After loading in the necessary packages, I proceed to read the csv file within Rstudios into the delays_table vector.
delays_table <- read_csv("C:/Users/aldai/Documents/DATA 607/DATA607 Week 4/607Week4.csv")
delays_table
## # A tibble: 5 × 7
## ...1 ...2 `Los Angeles` Phoenix `San Diego` `San Francisco` Seattle
## <chr> <chr> <dbl> <dbl> <dbl> <dbl> <dbl>
## 1 ALASKA on time 497 221 212 503 1841
## 2 <NA> delayed 62 12 20 102 305
## 3 <NA> <NA> NA NA NA NA NA
## 4 AM WEST on time 694 4840 383 320 201
## 5 <NA> delayed 117 415 65 129 61
Using pipes and an alternate way of for-looping, the various missing data values, along with the obscurity of the column/row names or lack of is what makes this data table messy. The first subsection/vector assigns some needed columns to the data such as “Destination” for the places of the flights as well as “Flights” as the total count of flights that have either made it “on time” or “delayed”.

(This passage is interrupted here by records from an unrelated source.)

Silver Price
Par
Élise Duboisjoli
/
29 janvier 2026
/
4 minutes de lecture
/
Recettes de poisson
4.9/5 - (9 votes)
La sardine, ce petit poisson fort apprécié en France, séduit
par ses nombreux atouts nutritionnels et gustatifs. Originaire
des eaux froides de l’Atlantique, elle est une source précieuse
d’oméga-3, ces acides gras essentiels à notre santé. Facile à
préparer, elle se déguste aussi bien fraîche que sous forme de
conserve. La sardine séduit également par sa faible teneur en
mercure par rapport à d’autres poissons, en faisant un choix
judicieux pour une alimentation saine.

The original excel data assumes the names of the airlines and status columns as ‘…1’ and ‘…2’ so that gets renamed to more appropriately distinguish. The “fill” vector will simply assign the following airlines to their respective NA values as there are delayed rows without the airline name.

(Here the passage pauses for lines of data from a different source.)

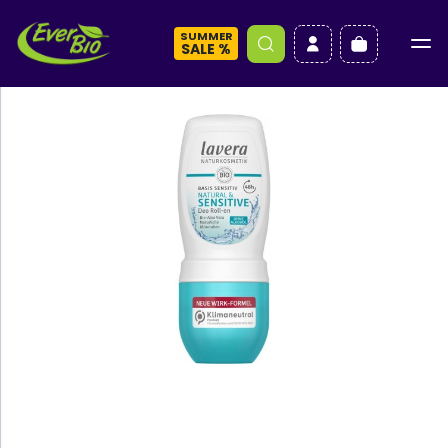
SUMMER
a
SALE %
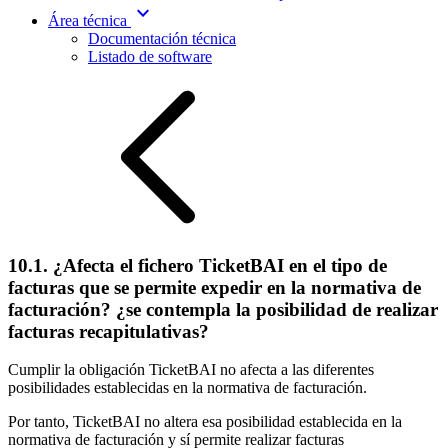
expand_more
Área técnica
Documentación técnica
Listado de software
10.1. ¿Afecta el fichero TicketBAI en el tipo de
facturas que se permite expedir en la normativa de
facturación? ¿se contempla la posibilidad de realizar
facturas recapitulativas?
Cumplir la obligación TicketBAI no afecta a las diferentes
posibilidades establecidas en la normativa de facturación.
Por tanto, TicketBAI no altera esa posibilidad establecida en la
normativa de facturación y sí permite realizar facturas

Lastly, I filter out any remaining NA values assuming its only missing both the flights count and the status, meaning that data was left behind after the cleanup.
flights_clean <- delays_table %>%
pivot_longer(
cols = c("Los Angeles", "Phoenix", "San Diego", "San Francisco", "Seattle"),
names_to = "Destination",
values_to = "Flights"
) %>%
rename(Airline = `...1`, Status = `...2`) %>%
fill(Airline, .direction = "down") %>%
filter(!is.na(Status), !is.na(Flights))
flights_clean
## # A tibble: 20 × 4
## Airline Status Destination Flights
## <chr> <chr> <chr> <dbl>
## 1 ALASKA on time Los Angeles 497
## 2 ALASKA on time Phoenix 221
## 3 ALASKA on time San Diego 212
## 4 ALASKA on time San Francisco 503
## 5 ALASKA on time Seattle 1841
## 6 ALASKA delayed Los Angeles 62
## 7 ALASKA delayed Phoenix 12
## 8 ALASKA delayed San Diego 20
## 9 ALASKA delayed San Francisco 102
## 10 ALASKA delayed Seattle 305
## 11 AM WEST on time Los Angeles 694
## 12 AM WEST on time Phoenix 4840
## 13 AM WEST on time San Diego 383
## 14 AM WEST on time San Francisco 320
## 15 AM WEST on time Seattle 201
## 16 AM WEST delayed Los Angeles 117
## 17 AM WEST delayed Phoenix 415
## 18 AM WEST delayed San Diego 65
## 19 AM WEST delayed San Francisco 129
## 20 AM WEST delayed Seattle 61
The following code is used to summerize the table in terms of the delayed flights followed by the total flights of each airline. Additionally, I provide visualization using a bar graph to show the differences in the ratio of delays.
Based on the summary, Alaska had airlines had a total of 501 delayed flights while America West Airlines had 787 delayed flights, which is more. However, if we look into the ratios of the total delayed flights, Alaska actually has 13.27% delayed ratio while America West Airline has 10.89%. The visualization of this data in the form of a bar graph also proves this point, complimenting the differences between the two airlines.
flights_clean %>%
group_by(Airline) %>%
summarise(
delayed_flights = sum(Flights[Status == "delayed"]),
total_flights = sum(Flights),
ratio_delayed = delayed_flights / total_flights
)
## # A tibble: 2 × 4
## Airline delayed_flights total_flights ratio_delayed
## <chr> <dbl> <dbl> <dbl>
## 1 ALASKA 501 3775 0.133
## 2 AM WEST 787 7225 0.109
delay_summary <- flights_clean %>%
group_by(Airline) %>%
summarise(
delayed_flights = sum(Flights[Status == "delayed"]),
total_flights = sum(Flights),
ratio_delayed = delayed_flights / total_flights
)
ggplot(delay_summary, aes(x = Airline, y = ratio_delayed, fill = Airline)) +
geom_col()
After changing the format to better display the data and to paint a clearer picture for my self, I use the following data to compare the total flights, delays, and on times. This exchange lead me to calcuate the ratios of the flights to determine which airline is more likely to be delayed. Based on my calculations and summary, America West Airlines is less likely to delay flights with flights being 10.89% delayed, in comparison to Alaska Airlines’ flights being 13.27% delayed.